Sono tante le vie percorse in questi anni per mantenere vivo il ricordo dell’Olocausto, per “non dimenticare”, ma note tutte le malvagità perpetrate ai danni di migliaia di esseri umani deportati nei campi di concentramento, ultimamente si preferisce percorrere la strada della bellezza, ricordando attraverso l’arte, la poesia, la musica. A questo scopo ha avuto luogo durante lo scorso pomeriggio l’evento “Il giorno della memoria”, poesia e musica per non dimenticare a cura di Anmig e Ancr della sezione di Barletta, guidate dalla presidenza di Ruggiero Graziano e la regia di Francesco Paolo Dellaquila.

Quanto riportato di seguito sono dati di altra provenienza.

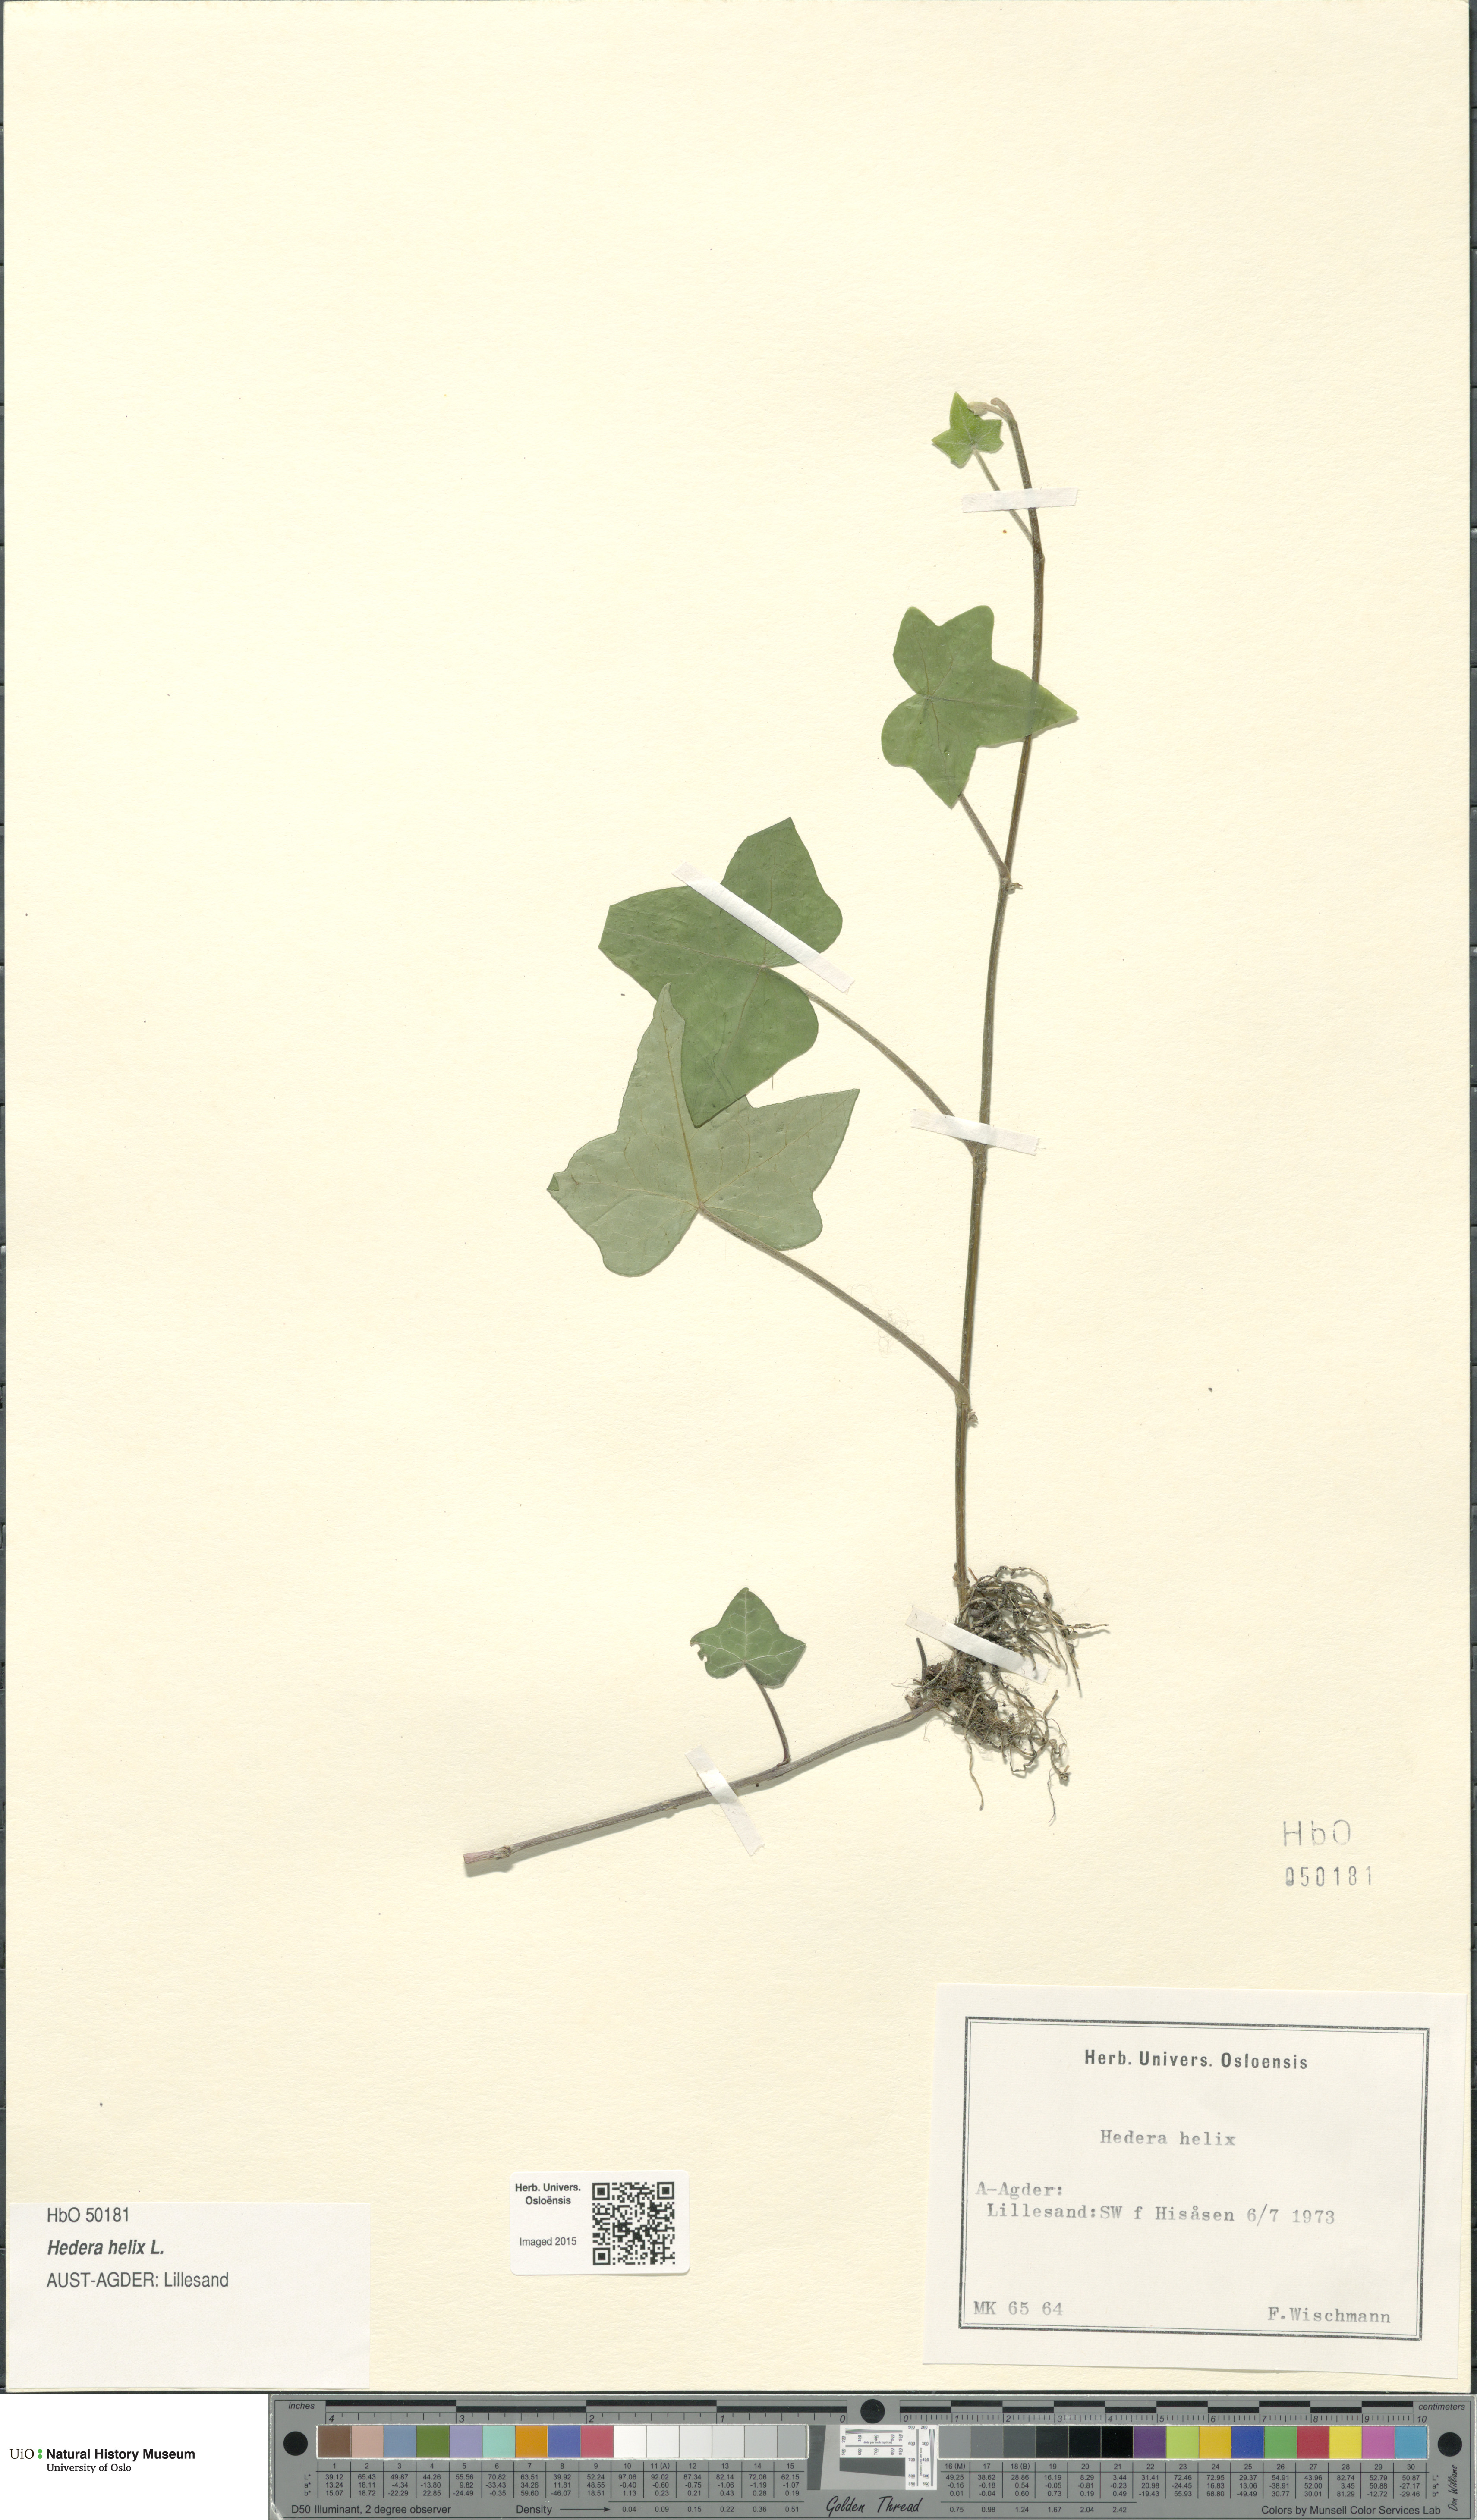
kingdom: Plantae
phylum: Tracheophyta
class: Magnoliopsida
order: Apiales
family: Araliaceae
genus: Hedera
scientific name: Hedera helix
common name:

L’introduzione del professor Angelo Raffaele Amorotti, ricercatore universitario presso il Dipartimento di Scienze della Formazione presso l’Ateneo di Bari, che ha letto alcuni passi di un trattato sull’Olocausto, ricordando le celebri parole di Papa Giovanni XXIII “Perdonate ma non dimenticate mai”, ha aperto l’incontro nell’esaltazione dei principi di pace, rispetto ed umanità.

Durante l’evento alcuni autori (Paolo Polvani, Carmelania Bracco, Michele Di Corato, Mariaelisabetta Capogna, Eugenio Panaro, Anna Maria Dellaquila, Lucia Pinto, Michele Spiripicchio e Francesco Paolo Dellaqulila) hanno recitato dei personali componimenti elaborati sul tema della memoria, ognuno proponendo una diversa prospettiva di uno degli avvenimenti più tristi nella storia dell’umanità, partendo da quell’inspiegabile sentimento della pace a cui inconsciamente siamo trasportati come esseri umani sino all’analisi dei “Comandamenti” e all’importanza di quel “non uccidere”, monito all’umanità tutta contro le atrocità. Il maestro Antonio Luigi Musti ha eseguito dal vivo, al pianoforte, celebri melodie sulla pace e sull’amore, su quell’amore di chi parte per la guerra e di chi resta ad aspettare custodendo la speranza. Armonia, bellezza e semplicità hanno accompagnato come sempre l’evento fortemente voluto e accuratamente organizzato dall’Anmig e dall’Ancr di Barletta, associazioni sin dalla loro genesi attente a non tralasciare il minimo dettaglio e volte sin da sempre all’esaltazione della memoria.